Art. 8.§ 1. De leden van de Commissie, de vertegenwoordigers van de Joodse Gemeenschap van België die deelnemen aan de vergaderingen van de Commissie en de experten ontvangen een presentiegeld van 37,18 EUR per zittingsdag. § 2. De in § 1 bedoelde personen hebben recht op de terugbetaling van hun reis- en verblijfskosten, overeenkomstig de bepalingen die terzake van toepassing zijn op de ambtenaren-generaal van de ministeries op grond van het koninklijk besluit van 18 januari 1965 houdende algemene regeling inzake reiskosten en van het koninklijk besluit van 24 december 1964 tot vaststelling van de vergoeding wegens verblijfskosten toegekend aan de leden van het personeel der ministeries.
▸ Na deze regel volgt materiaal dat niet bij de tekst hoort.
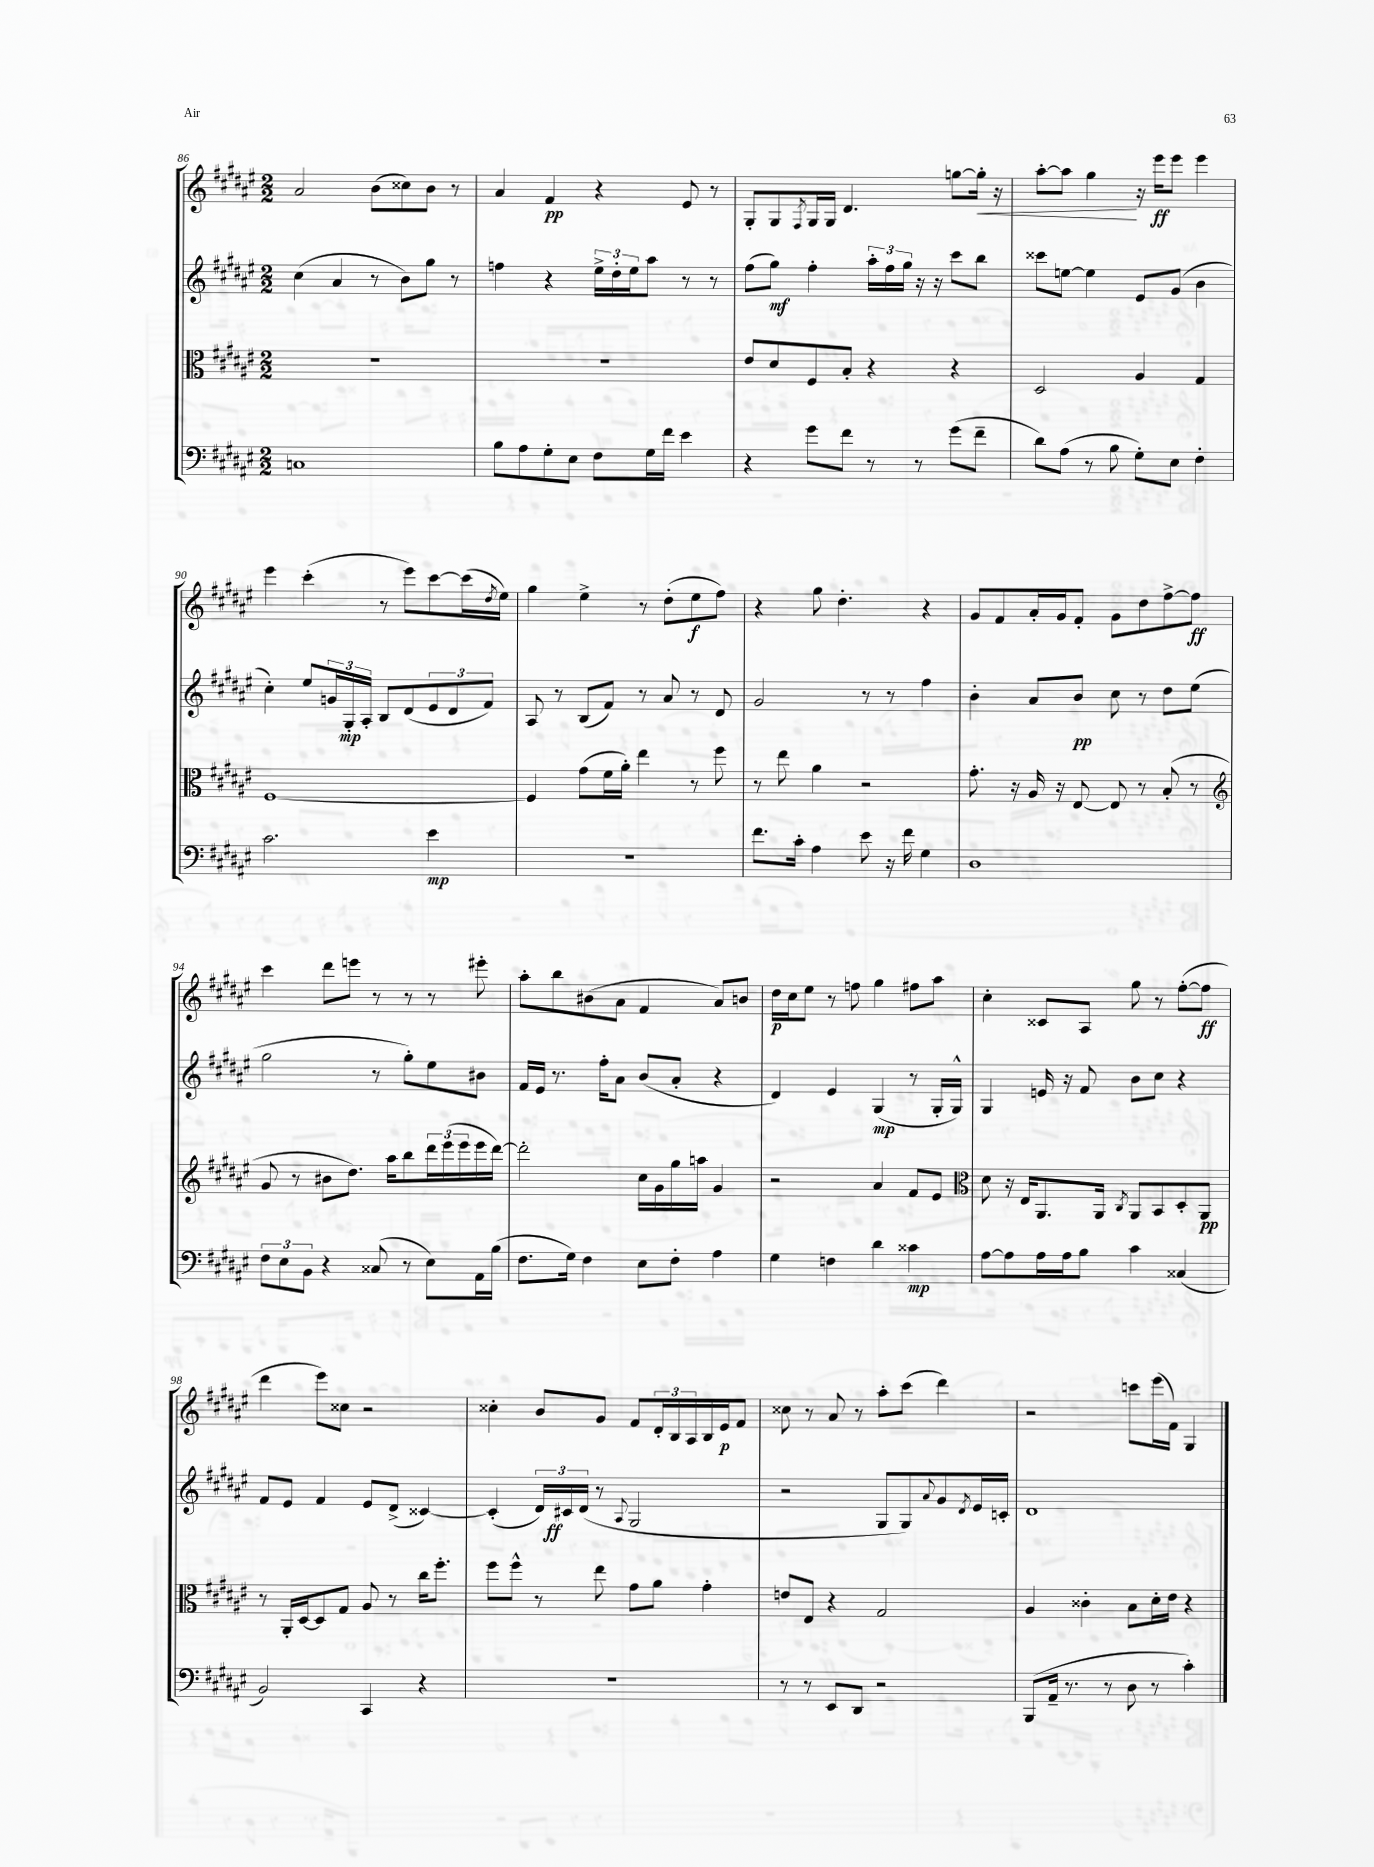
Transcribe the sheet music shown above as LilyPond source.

<<
\new StaffGroup <<
\new Staff = "s0" {
    \clef treble \key fis \major \numericTimeSignature \time 2/2
    ais'2 b'8( cisis''8) b'8 r8 |
    ais'4 fis'4\pp r4 eis'8 r8 |
    gis8-. gis8 \acciaccatura { fis8 } gis16 gis16 dis'4. g''8~ g''16-.\< r16 |
    ais''8~-. ais''8 gis''4\! r16 eis'''16\ff eis'''8 eis'''4 |
    eis'''4 cis'''4-.( r8 eis'''8) cis'''8~ cis'''16( \acciaccatura { dis''8 } eis''16) |
    gis''4 eis''4-> r8 dis''8-.( eis''8\f fis''8) |
    r4 gis''8 dis''4.-. r4 |
    gis'8 fis'8 ais'16-. gis'16 fis'8-. gis'8 dis''8 fis''8~-> fis''8\ff |
    cis'''4 dis'''8 e'''8 r8 r8 r8 eis'''8-. |
    ais''8-. b''8 bis'8( ais'8 fis'4 ais'8) b'8 |
    dis''16\p cis''16 eis''8 r8 f''8 gis''4 fis''8 ais''8 |
    cis''4-. cisis'8 ais8 gis''8 r8 fis''8~-.( fis''8\ff |
    dis'''4 eis'''8) cisis''8 r2 |
    cisis''4-. b'8 gis'8 fis'8 \tuplet 3/2 { dis'16-. b16 ais16 } b16 eis'16\p fis'8 |
    cisis''8 r8 ais'8 r8 ais''8-. cis'''8( dis'''4) |
    r2 c'''8 eis'''16( fis'16) gis4 \bar "|." |
}
\new Staff = "s1" {
    \clef treble \key fis \major \numericTimeSignature \time 2/2
    cis''4( ais'4 r8 b'8) gis''8 r8 |
    f''4 r4 \tuplet 3/2 { eis''16-> dis''16-. eis''16 } ais''8 r8 r8 |
    fis''8( gis''8\mf) fis''4-. \tuplet 3/2 { ais''16-. fis''16 gis''16 } r16 r16 cis'''8 b''8 |
    cisis'''8 e''8~ e''4 eis'8 gis'8( b'4 |
    cis''4-.) eis''8 \tuplet 3/2 { g'16 gis16-.\mp ais16-. } b8 dis'8( \tuplet 3/2 { eis'8 dis'8 fis'8) } |
    ais8 r8 b8( fis'8) r8 ais'8 r8 dis'8 |
    gis'2 r8 r8 fis''4 |
    b'4-. ais'8 b'8\pp cis''8 r8 dis''8 eis''8( |
    gis''2 r8 gis''8-.) eis''8 bis'8 |
    fis'16 eis'16 r8. fis''16-. ais'8 b'8( ais'8-. r4 |
    dis'4) eis'4 gis4\mp( r8 gis16-. gis16-^) |
    gis4 e'16 r16 fis'8 b'8 cis''8 r4 |
    fis'8 eis'8 fis'4 eis'8 dis'8->( cisis'4~) |
    cisis'4-.( \tuplet 3/2 { dis'16) cis'16\ff dis'16( } r8 \appoggiatura { ais8 } gis2 |
    r2 gis8 gis8) \appoggiatura { ais'8 } gis'8 \acciaccatura { dis'8 } eis'16 c'16-. |
    dis'1 \bar "|." |
}
\new Staff = "s2" {
    \clef alto \key fis \major \numericTimeSignature \time 2/2
    R1 |
    R1 |
    eis'8 dis'8 fis8 b8-. r4 r4 |
    dis2 ais4 gis4 |
    fis1~ |
    fis4 gis'8( fis'16 ais'16-.) eis''4 r8 fis''8 |
    r8 eis''8 ais'4 r2 |
    gis'8.-. r16 ais16 r16 eis8~ eis8 r8 b8-.( r8 |
    \clef treble gis'8 r8 bis'8 dis''8.) ais''16 b''8 \tuplet 3/2 { dis'''16 eis'''16( eis'''16 } eis'''16 dis'''16~) |
    dis'''2-. cis''16 gis'16 gis''16 a''16 gis'4 |
    r2 ais'4 fis'8 eis'8 |
    \clef alto dis'8 r16 eis16 ais,8. ais,16 \acciaccatura { cis8 } ais,8 b,8 dis8-. ais,8\pp |
    r8 ais,16-. dis16~ dis8 gis8 ais8 r8 cis''16 fis''8.-. |
    fis''8 fis''8-^ r8 eis''8 gis'8 ais'8 gis'4-. |
    e'8 eis8 r4 gis2 |
    ais4 cisis'4-. b8 dis'16-. eis'16 r4 \bar "|." |
}
\new Staff = "s3" {
    \clef bass \key fis \major \numericTimeSignature \time 2/2
    c1 |
    b8 ais8 gis8-. eis8 fis8 gis16 fis'16 eis'4 |
    r4 gis'8 fis'8 r8 r8 gis'8( fis'8-- |
    dis'8) ais8( r8 b8 gis8-.) eis8 fis4-. |
    cis'2. eis'4\mp |
    r1 |
    fis'8. cis'16-. ais4 eis'8 r16 fis'16 gis4 |
    dis1 |
    \tuplet 3/2 { fis8 eis8 b,8 } r4 cisis8( r8 eis8) ais,16 b16( |
    fis8. gis16) fis4 eis8 fis8-. ais4 |
    gis4 f4 dis'4 cisis'4\mp |
    ais8~ ais8 ais16 ais16 b8 cis'4 cisis4( |
    b,2) cis,4 r4 |
    r1 |
    r8 r8 eis,8 dis,8 r2 |
    b,,8( ais,16-- r8. r8 dis8 r8 cis'4-.) \bar "|." |
}
>>
>>
\layout { \context { \Score currentBarNumber = #86 } }
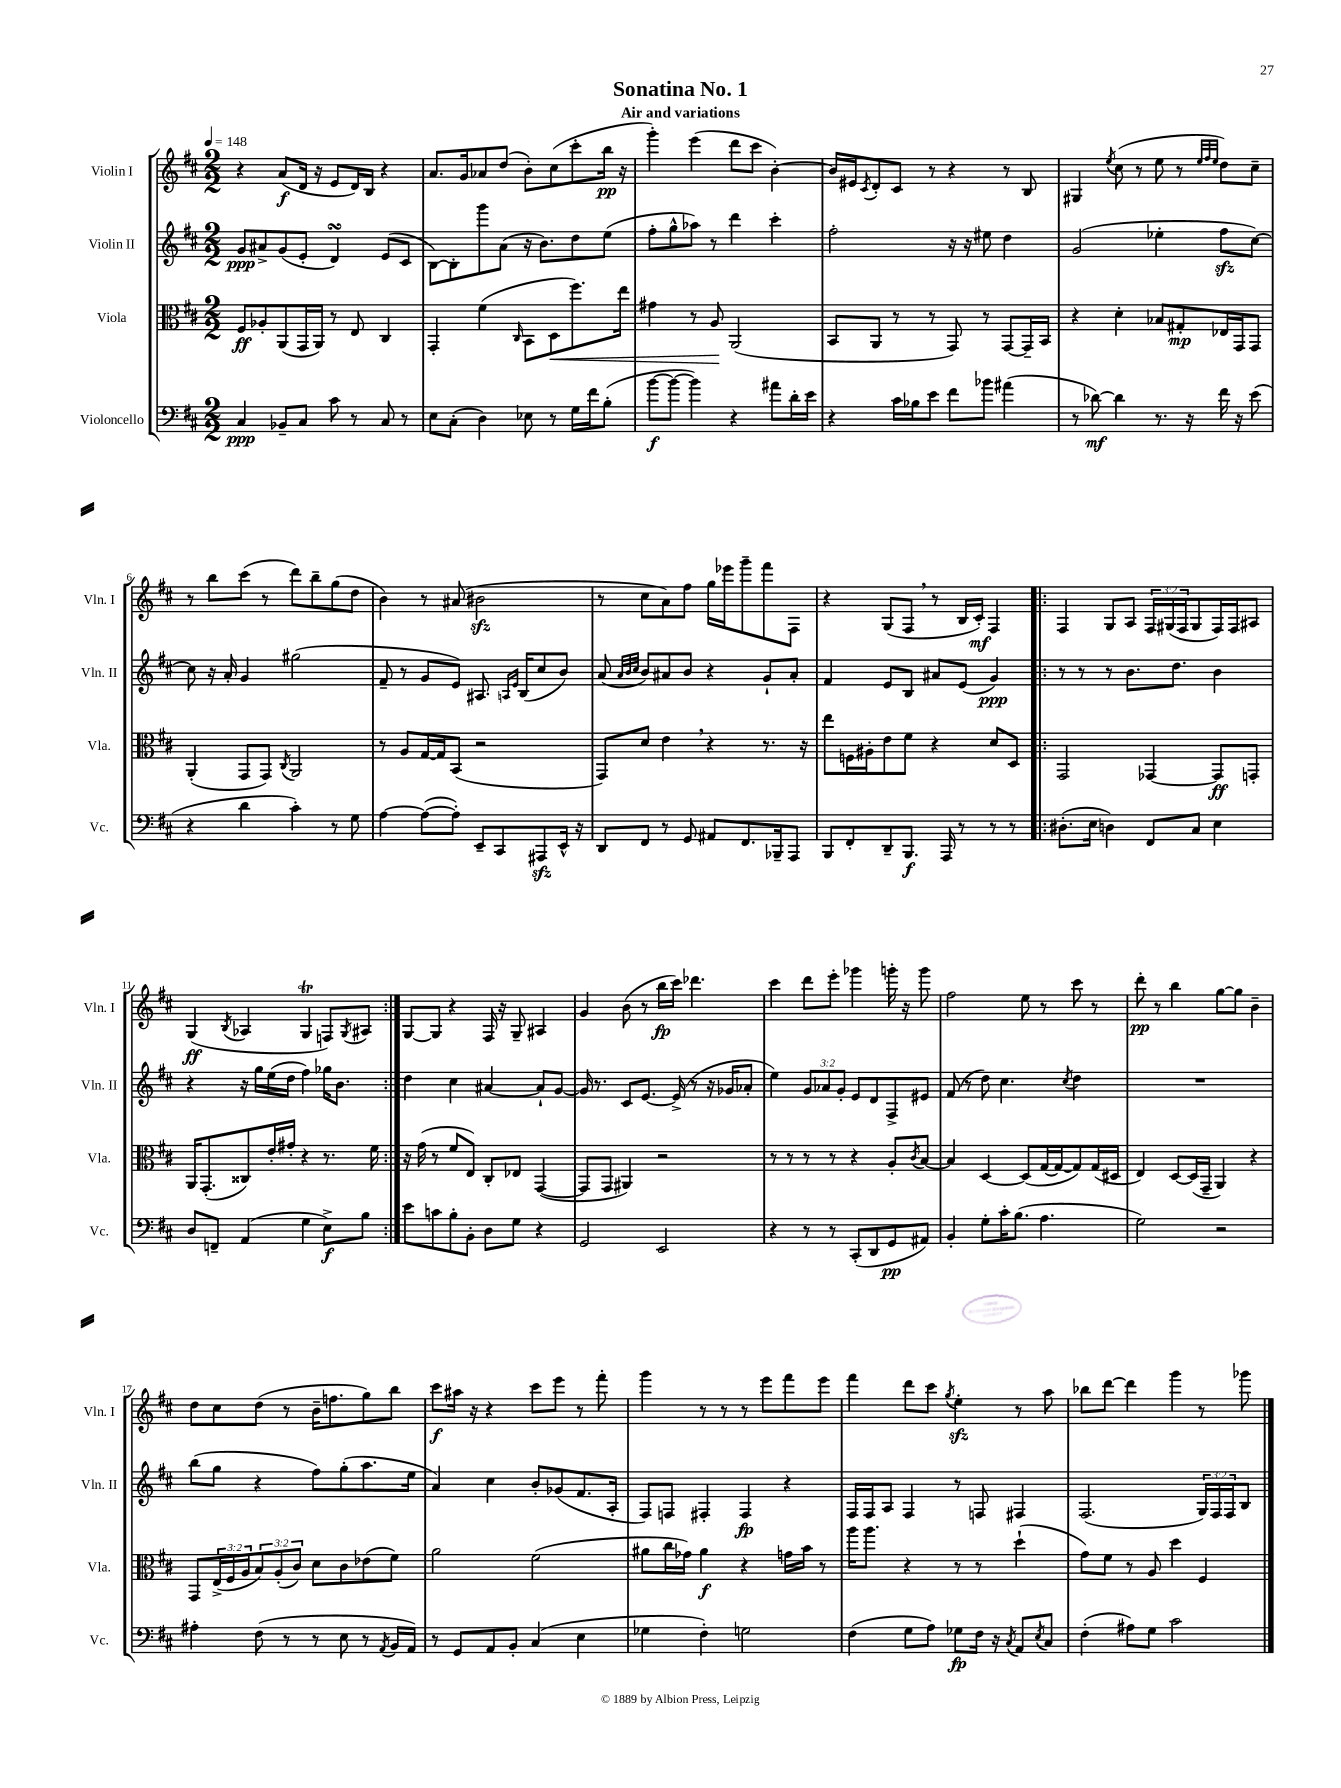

HOOFDSTUK IV. - Slotbepalingen

Art. 9.Het koninklijk besluit van 4 september 2002 betreffende de werking en het secretariaat van de Commissie voor de schadeloosstelling van de leden van de Joodse Gemeenschap van België voor hun goederen die werden geplunderd of achtergelaten tijdens de oorlog 1940-1945, gewijzigd bij het koninklijk besluit van 12 februari 2008, wordt opgeheven.

Art. 10.De Eerste Minister is belast met de uitvoering van dit besluit.

Gegeven te Brussel, 5 februari 2009.